Openshot-qt: Step by frame (left / right) does not actually step by frame

Created on 15 Mar 2019  路  5Comments  路  Source: OpenShot/openshot-qt

Question:
Left/Right is supposed to step by frame. I have a stop-motion video, 66 frames total, 6 fps.
Left/Right actually step by "imaginary frame at 30 fps" or something like that.

Possible answer:
Openshot converts source video into target format and fps immediately and not really editing the source (fromat).

It seems not to be possible to pick source format as project format (if it's not in the presets) nor using source frames as [real] source.

System Details:

  • OpenShot Version [e.g. 2.4.3]: 2.4.3
  • Operating System / Distro: Linux debian/sid
question

Most helpful comment

@grinapo You are correct; OpenShot's frame movement is based on the project profile framerate, not the framerate of the source video(s).

Since the profile is likely 30 FPS, it will take approx 5 frames on the timeline to see a change of 1 frame in a 6 FPS clip.

The reason is that the project framerate, if set to 30 FPS, displays one frame for every 0.033s on the timeline. Importing a 6 FPS project, which normally displays one frame every 0.167s, results in each imported frame being scaled ~5.06x to play at the same rate.

If you'd like to have the entire project to use a 6 FPS framerate, you can create a custom profile:
https://www.openshot.org/static/files/user-guide/profiles.html#custom-profile

All 5 comments

@peanutbutterandcrackers @N3WWN - I'm a bit confused reading this.
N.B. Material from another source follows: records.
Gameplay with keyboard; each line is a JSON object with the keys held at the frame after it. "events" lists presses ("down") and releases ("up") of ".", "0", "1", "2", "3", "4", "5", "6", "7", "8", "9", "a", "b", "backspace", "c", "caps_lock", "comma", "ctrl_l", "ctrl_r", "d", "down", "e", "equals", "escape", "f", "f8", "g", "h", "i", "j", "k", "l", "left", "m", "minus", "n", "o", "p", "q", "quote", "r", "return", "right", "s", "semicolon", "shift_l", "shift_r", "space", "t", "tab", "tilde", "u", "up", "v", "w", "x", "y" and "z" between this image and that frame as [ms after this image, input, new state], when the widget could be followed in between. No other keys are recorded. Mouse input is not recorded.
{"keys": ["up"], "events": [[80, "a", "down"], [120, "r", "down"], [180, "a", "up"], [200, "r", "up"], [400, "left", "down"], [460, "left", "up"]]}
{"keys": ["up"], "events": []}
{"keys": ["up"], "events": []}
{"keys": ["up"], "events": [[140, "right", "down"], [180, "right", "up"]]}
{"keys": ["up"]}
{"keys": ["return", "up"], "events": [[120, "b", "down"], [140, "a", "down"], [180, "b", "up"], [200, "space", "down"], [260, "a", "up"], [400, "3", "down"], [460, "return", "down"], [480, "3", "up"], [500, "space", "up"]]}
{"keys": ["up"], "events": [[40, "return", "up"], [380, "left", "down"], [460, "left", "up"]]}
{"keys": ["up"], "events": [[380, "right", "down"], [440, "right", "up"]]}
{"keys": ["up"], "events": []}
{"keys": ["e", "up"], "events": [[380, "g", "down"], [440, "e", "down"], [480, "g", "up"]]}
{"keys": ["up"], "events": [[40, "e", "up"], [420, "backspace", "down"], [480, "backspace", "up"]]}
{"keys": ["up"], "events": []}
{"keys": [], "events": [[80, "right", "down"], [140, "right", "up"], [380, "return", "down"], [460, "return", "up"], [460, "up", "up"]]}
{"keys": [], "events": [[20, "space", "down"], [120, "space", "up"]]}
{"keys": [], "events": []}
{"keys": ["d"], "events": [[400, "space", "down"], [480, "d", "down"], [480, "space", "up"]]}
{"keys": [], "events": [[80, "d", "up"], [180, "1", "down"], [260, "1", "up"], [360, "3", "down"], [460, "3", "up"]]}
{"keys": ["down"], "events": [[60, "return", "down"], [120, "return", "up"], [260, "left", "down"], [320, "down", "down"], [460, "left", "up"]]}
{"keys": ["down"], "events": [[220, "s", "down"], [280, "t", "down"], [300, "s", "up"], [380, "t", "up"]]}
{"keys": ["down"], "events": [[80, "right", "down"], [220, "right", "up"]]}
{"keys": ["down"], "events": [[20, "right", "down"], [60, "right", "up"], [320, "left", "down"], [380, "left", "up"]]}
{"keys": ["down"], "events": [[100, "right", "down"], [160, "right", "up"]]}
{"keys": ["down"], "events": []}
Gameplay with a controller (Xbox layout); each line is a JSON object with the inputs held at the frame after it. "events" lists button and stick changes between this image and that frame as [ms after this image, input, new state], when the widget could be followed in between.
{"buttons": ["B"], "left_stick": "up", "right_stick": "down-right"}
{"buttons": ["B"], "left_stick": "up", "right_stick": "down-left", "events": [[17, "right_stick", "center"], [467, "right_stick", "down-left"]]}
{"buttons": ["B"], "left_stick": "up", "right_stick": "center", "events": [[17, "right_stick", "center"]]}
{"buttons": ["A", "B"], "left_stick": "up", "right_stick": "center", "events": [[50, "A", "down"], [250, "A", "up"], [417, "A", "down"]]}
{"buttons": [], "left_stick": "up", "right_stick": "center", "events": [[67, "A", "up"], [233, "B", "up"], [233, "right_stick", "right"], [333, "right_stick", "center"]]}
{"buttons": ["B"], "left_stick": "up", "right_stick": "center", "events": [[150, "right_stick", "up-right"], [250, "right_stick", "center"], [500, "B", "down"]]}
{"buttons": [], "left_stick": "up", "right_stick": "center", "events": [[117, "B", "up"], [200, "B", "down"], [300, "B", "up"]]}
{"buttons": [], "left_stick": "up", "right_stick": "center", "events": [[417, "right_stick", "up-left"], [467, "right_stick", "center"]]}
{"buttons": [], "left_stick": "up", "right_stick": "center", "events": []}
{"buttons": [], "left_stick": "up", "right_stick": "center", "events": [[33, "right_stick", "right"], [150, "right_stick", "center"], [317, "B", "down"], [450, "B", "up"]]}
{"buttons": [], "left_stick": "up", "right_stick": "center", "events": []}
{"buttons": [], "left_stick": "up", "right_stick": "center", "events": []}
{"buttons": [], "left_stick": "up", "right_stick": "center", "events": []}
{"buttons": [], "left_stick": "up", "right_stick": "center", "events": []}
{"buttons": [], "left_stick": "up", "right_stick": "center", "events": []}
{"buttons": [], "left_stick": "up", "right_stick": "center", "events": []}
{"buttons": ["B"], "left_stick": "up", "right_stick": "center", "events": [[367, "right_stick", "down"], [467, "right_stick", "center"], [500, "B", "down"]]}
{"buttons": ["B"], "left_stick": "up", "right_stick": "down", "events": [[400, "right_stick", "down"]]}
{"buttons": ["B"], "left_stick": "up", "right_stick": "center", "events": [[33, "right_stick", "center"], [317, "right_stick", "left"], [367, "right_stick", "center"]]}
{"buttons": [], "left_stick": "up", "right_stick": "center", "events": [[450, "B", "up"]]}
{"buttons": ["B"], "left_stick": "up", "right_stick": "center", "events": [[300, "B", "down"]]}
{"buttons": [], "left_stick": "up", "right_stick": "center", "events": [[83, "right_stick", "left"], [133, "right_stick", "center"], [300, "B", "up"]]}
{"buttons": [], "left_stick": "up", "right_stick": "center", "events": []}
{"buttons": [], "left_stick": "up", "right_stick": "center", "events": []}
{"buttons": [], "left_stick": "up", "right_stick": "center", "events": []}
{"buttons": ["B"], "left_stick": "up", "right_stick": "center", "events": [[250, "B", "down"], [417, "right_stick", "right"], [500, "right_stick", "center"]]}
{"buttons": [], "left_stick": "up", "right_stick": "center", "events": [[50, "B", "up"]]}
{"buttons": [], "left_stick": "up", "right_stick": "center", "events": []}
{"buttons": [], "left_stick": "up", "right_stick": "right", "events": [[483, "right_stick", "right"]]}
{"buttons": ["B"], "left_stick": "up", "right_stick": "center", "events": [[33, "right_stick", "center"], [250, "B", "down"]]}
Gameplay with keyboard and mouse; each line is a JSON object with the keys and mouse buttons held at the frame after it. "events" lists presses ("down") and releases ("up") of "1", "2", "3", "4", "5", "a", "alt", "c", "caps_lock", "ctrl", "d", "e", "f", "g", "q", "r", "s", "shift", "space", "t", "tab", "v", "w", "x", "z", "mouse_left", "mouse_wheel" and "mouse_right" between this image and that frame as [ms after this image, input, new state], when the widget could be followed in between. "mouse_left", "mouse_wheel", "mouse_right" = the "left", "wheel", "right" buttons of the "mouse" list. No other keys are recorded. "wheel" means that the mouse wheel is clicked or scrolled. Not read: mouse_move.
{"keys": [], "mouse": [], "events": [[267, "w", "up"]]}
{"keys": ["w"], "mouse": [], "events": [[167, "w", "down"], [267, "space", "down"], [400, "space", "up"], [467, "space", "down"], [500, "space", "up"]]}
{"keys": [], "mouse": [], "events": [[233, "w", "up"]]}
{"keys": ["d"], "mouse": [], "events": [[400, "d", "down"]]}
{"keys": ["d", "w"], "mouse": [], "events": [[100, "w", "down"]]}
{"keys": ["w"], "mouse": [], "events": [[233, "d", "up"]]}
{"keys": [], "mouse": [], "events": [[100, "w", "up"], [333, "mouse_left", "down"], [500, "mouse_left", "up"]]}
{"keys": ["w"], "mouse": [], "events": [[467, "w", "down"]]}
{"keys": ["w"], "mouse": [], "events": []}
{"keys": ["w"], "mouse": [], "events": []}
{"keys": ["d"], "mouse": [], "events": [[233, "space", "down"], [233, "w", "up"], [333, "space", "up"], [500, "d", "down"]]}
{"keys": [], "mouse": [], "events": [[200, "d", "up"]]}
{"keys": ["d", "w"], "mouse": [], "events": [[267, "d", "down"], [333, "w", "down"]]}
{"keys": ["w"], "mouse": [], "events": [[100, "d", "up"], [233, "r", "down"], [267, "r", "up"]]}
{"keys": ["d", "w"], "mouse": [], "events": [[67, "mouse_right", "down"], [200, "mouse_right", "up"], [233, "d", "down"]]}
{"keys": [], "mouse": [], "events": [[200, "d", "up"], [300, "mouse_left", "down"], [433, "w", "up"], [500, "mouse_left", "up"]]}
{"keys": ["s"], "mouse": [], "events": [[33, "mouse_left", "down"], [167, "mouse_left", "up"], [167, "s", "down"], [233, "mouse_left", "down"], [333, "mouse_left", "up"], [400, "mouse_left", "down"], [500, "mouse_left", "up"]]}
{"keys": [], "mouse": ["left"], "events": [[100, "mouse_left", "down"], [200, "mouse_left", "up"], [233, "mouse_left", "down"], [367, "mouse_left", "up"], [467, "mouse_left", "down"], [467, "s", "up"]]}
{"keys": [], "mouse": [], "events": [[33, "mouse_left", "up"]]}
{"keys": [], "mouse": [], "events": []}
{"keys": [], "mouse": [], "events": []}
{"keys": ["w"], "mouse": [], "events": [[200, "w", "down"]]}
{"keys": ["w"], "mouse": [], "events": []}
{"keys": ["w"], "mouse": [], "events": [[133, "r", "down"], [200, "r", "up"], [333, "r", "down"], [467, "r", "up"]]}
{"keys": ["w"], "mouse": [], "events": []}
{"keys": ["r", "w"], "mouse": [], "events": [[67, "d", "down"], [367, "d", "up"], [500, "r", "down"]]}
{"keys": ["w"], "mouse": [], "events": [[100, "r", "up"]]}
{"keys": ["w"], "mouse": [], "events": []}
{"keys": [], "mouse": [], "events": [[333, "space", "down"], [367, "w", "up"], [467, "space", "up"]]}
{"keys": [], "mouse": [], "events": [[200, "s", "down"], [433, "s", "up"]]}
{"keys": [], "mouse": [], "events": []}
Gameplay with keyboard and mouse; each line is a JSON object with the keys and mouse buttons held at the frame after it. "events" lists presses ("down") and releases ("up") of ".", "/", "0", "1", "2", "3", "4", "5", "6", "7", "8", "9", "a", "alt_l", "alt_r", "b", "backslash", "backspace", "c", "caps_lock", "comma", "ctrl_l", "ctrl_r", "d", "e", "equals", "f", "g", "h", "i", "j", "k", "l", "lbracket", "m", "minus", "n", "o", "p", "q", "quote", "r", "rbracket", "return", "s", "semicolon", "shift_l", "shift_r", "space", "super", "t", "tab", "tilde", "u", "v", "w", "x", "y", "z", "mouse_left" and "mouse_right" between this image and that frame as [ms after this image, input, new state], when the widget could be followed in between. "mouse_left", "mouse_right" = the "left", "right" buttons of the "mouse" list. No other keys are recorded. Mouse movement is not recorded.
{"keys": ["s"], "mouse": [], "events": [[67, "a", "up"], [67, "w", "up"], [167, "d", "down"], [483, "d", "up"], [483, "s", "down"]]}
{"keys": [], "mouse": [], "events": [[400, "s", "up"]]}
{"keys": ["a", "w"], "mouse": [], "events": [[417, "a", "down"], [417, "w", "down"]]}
Makes any sense?

Can I unconfuse it somehow? I have loaded a 6fps file and left/right requires 3-4-5 moves to actually step a (6 fps) frame, or in other words I have to press left ~4 times to see any change.

@grinapo You are correct; OpenShot's frame movement is based on the project profile framerate, not the framerate of the source video(s).

Since the profile is likely 30 FPS, it will take approx 5 frames on the timeline to see a change of 1 frame in a 6 FPS clip.

The reason is that the project framerate, if set to 30 FPS, displays one frame for every 0.033s on the timeline. Importing a 6 FPS project, which normally displays one frame every 0.167s, results in each imported frame being scaled ~5.06x to play at the same rate.

If you'd like to have the entire project to use a 6 FPS framerate, you can create a custom profile:
https://www.openshot.org/static/files/user-guide/profiles.html#custom-profile

@N3WWN Thanks, I was suspected that.
My original problem, however, was the lack of feedback: I was oblivious that an empty project would not "use" the first import's attributes, or at least pop me up a warning that frame conversion is being applied. Until I started searching I wasn't aware of the conversion, and someone with less experience may have hard time to figure it out. This entry may help.
Or a popup about the conversion of the input may do so as well, or a warning that someone try to import a fire with incompatible attributes.
Thanks!

No problem @grinapo. @N3WWN - Thanks again!